You're reading: Hungary president accused of plagiarizing thesis

BUDAPEST, Hungary (AP) — A Hungarian magazine reported Wednesday that more than 80 percent of President Pal Schmitt's 1992 doctoral thesis about the modern Olympic Games was copied from a similar work published in 1987 by a Bulgarian sports official.

Schmitt’s office said it "categorically rejects" the allegations made by the weekly magazine HGV.

Schmitt’s thesis is a "supplementary work" and its summa cum laude — with highest praise— grading "speaks for itself," Schmitt’s office said in a statement released to state news wire MTI.

Schmitt, a former Olympic fencing champion, has been a member of the International Olympic Committee since 1983. He has been accused by the magazine of plagiarizing fellow IOC member Nikolay Georgiev, who died in 2005.

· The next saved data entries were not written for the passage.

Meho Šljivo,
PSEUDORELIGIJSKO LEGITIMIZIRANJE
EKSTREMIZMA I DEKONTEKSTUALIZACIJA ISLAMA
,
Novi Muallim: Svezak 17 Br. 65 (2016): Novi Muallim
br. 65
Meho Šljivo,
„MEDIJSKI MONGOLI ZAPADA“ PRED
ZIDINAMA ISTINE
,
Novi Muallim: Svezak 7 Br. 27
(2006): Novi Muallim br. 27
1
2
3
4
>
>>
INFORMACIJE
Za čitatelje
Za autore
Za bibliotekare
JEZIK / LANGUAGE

Schmitt knew Georgiev personally. The most important sources of both men’s dissertations included the minutes of meetings of the IOC and its executive committee, as well as documents from the Olympics Games analyzed in the two works, the president’s office said.

HVG said Schmitt listed Georgiev’s work in the bibliography of his thesis, but there were no footnotes or other attributions crediting specific parts of the work to the Bulgarian author. HVG estimated that 180 of the thesis’ 215 pages were copied from Georgiev.

Schmitt, also a former vice president of the ruling Fidesz party led by Prime Minister Viktor Orban, was elected by Parliament in 2010 for a five-year term.

Karl-Theodor zu Guttenberg, the former German defense minister, resigned last March after allegations he had copied large parts of his doctoral thesis without attribution. Guttenberg vehemently denied cheating but admitted making "grave mistakes" with the thesis.